Learn non-linear reparametrization during warm-up

Question

Learn non-linear reparametrization during warm-up

nsiccha opened this issue 9 months ago · comments

It's possible to easily and efficiently learn global non-linear reparametrizations during MCMC warm-up, at a cost comparable to "a few" gradient evaluations of the log prior/jacobian adjustment.

The reparametrizations would be global in the sense that they are different from RHMC and much more similar to the class of reparametrizations used e.g. here: https://arxiv.org/abs/1906.03028.

The current DynamicHMC API makes it a bit complicated to implement, but the DynamicHMC+LogDensityProblems implementation/API could easily be extended to allow users to implement "custom" families of automatic reparametrizations by implementing just a few simple functions.

A working prototype implementation/extension (with the posterior specific functions missing) can be found here.

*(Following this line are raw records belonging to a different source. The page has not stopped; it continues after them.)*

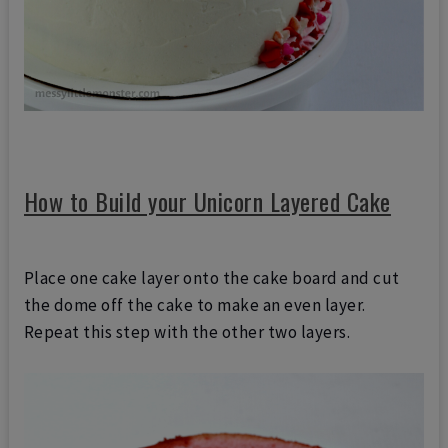
How to Build your Unicorn Layered Cake
Place one cake layer onto the cake board and cut
the dome off the cake
to make an even layer.
Repeat this step with the other two layers.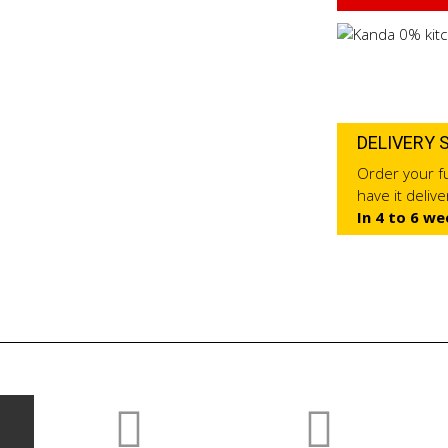
DELIVERY 
Order your fu
have it deliv
In 4 to 6 we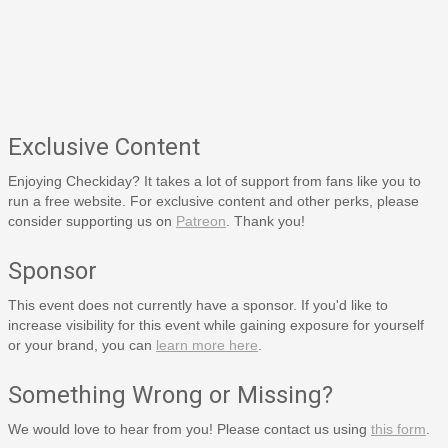
Exclusive Content
Enjoying Checkiday? It takes a lot of support from fans like you to
run a free website. For exclusive content and other perks, please
consider supporting us on
Patreon
. Thank you!
Sponsor
This event does not currently have a sponsor. If you'd like to
increase visibility for this event while gaining exposure for yourself
or your brand, you can
learn more here
.
Something Wrong or Missing?
We would love to hear from you! Please contact us using
this form
.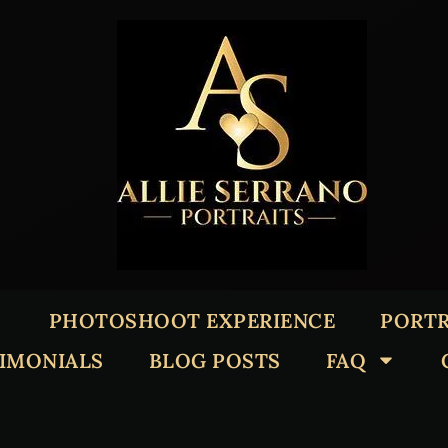
PHOTOSHOOT EXPERIENCE
PORTR
TIMONIALS
BLOG POSTS
FAQ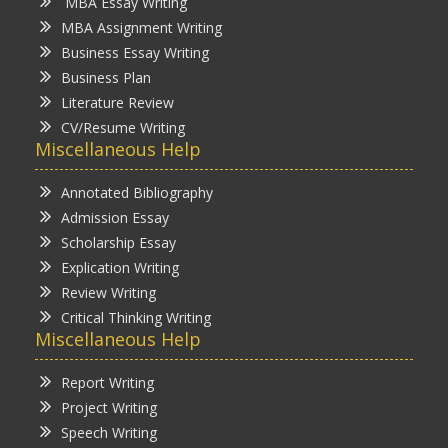
MBA Essay Writing
MBA Assignment Writing
Business Essay Writing
Business Plan
Literature Review
CV/Resume Writing
Miscellaneous Help
Annotated Bibliography
Admission Essay
Scholarship Essay
Explication Writing
Review Writing
Critical Thinking Writing
Miscellaneous Help
Report Writing
Project Writing
Speech Writing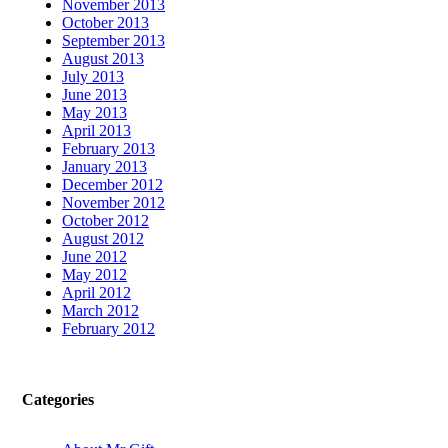
November 2013
October 2013
September 2013
August 2013
July 2013
June 2013
May 2013
April 2013
February 2013
January 2013
December 2012
November 2012
October 2012
August 2012
June 2012
May 2012
April 2012
March 2012
February 2012
Categories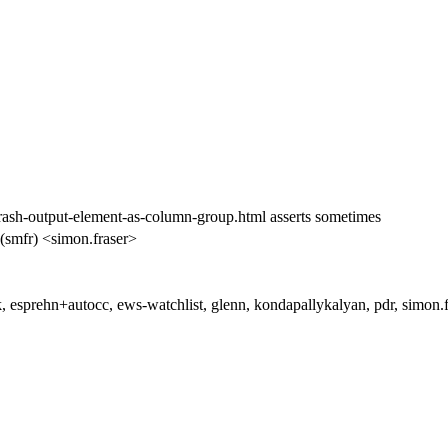
ash-output-element-as-column-group.html asserts sometimes
(smfr) <simon.fraser>
, esprehn+autocc, ews-watchlist, glenn, kondapallykalyan, pdr, simon.f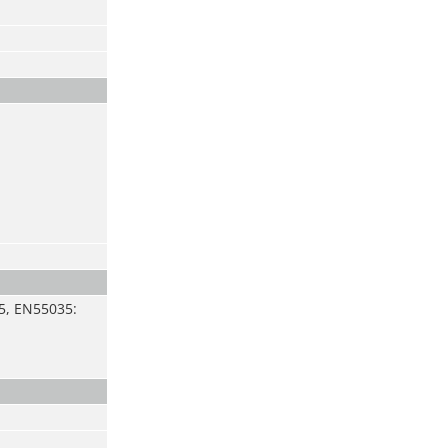
5, EN55035:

The functions which need to be implemented per posterior are (mainly) transformations and log jacobian adjustments and/or some function which uses gradients to minimize a loss function defined by those two functions. I'd imagine these functions can in principle automatically be provided by Bijectors.jl or similar packages, but providing those functions should be the responsibility of the user and/or a different package then DynamicHMC.

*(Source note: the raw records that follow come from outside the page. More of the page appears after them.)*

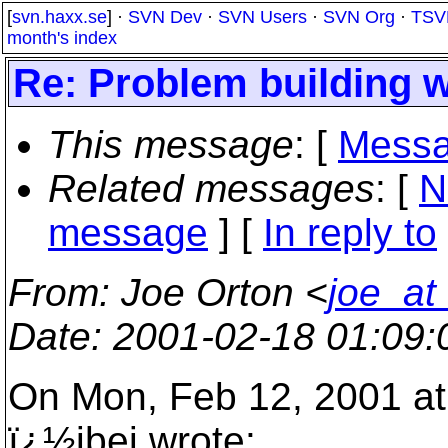
[
svn.haxx.se
] ·
SVN Dev
·
SVN Users
·
SVN Org
·
TSV
month's index
Re: Problem building w
This message
: [
Messa
Related messages
:
[
N
message
] [
In reply to
From
: Joe Orton <
joe_at
Date
: 2001-02-18 01:09
On Mon, Feb 12, 2001 a
ï¿½ibej wrote: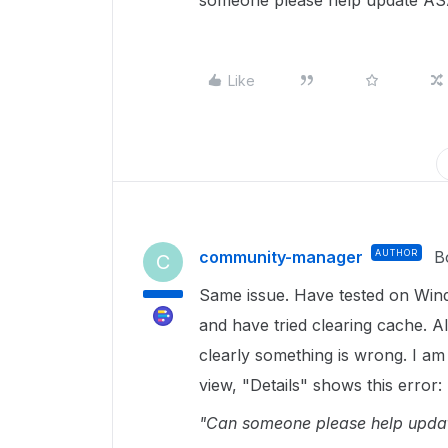
someone please help update A
Like
community-manager
AUTHOR
B
C
Same issue. Have tested on Win
and have tried clearing cache. Al
clearly something is wrong. I am
view, "Details" shows this error:
"Can someone please help upda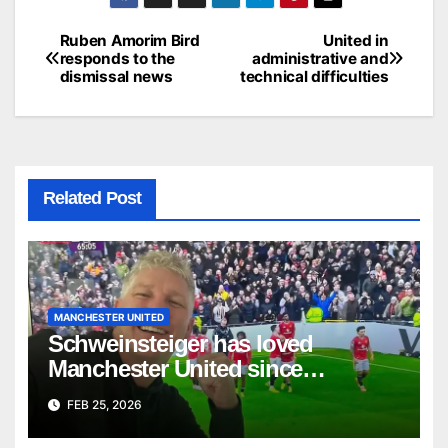
Ruben Amorim Bird
United in
Post
responds to the
administrative and
dismissal news
technical difficulties
navigation
Related Post
MANCHESTER UNITED
Schweinsteiger has loved
Manchester United since
childhood.
FEB 25, 2026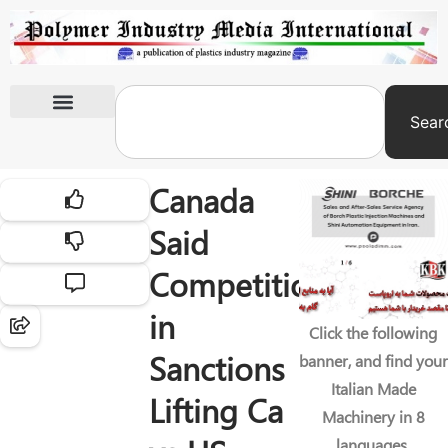
Sear
International Exhibitions
Canada
Said
Competition
in
Click the following
Sanctions
banner, and find your
Italian Made
Lifting Ca
Machinery in 8
languages.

Tamas K. Papp · Answer 1 · Tue Aug 22 2023 15:11:34 GMT+0800 (China Standard Time)

Thanks for opening the issue. So, if I understand correctly, the proposal is to introduce an API for reparametrization, which users could implement, and a warmup stage that does this?

nsiccha · Answer 2 · Tue Aug 22 2023 15:28:17 GMT+0800 (China Standard Time)

Yes, more or less exactly.

a warmup stage that does this

In the linked implementation, I'm kinda hijacking (out of laziness) the mass matrix adaptation stage to also do the nonlinear reparametrization, but of course in principle you could also just do the mass matrix adaption, as is being done currently. Whenever you are doing the nonlinear reparametrization, you must however also redo the mass matrix adaptation, but you'd have the transformed samples anyways.

introduce an API for reparametrization

Yeah, that's what it boils down to. The most general thing to do in the context of windowed MCMC warm-up would be to allow the user to implement (dispatches for)

a find_reparametrization function (as called here) which takes the LogDensityProblem and a matrix of draws and returns a reparametrized LogDensityProblem and
a reparametrize function (as called e.g. here) which takes a source parametrization, a target parametrization and a matrix of draws from the source parametrization and returns the same draws but in the new target parametrization.

The find_reparametrization function could in principle be anything, but in practice something, which uses one of Julias AD libraries combined with some gradient based optimizer minimizing some loss function which uses the reparametrize and some additional cheap and easy to implement function, seems to work quite well.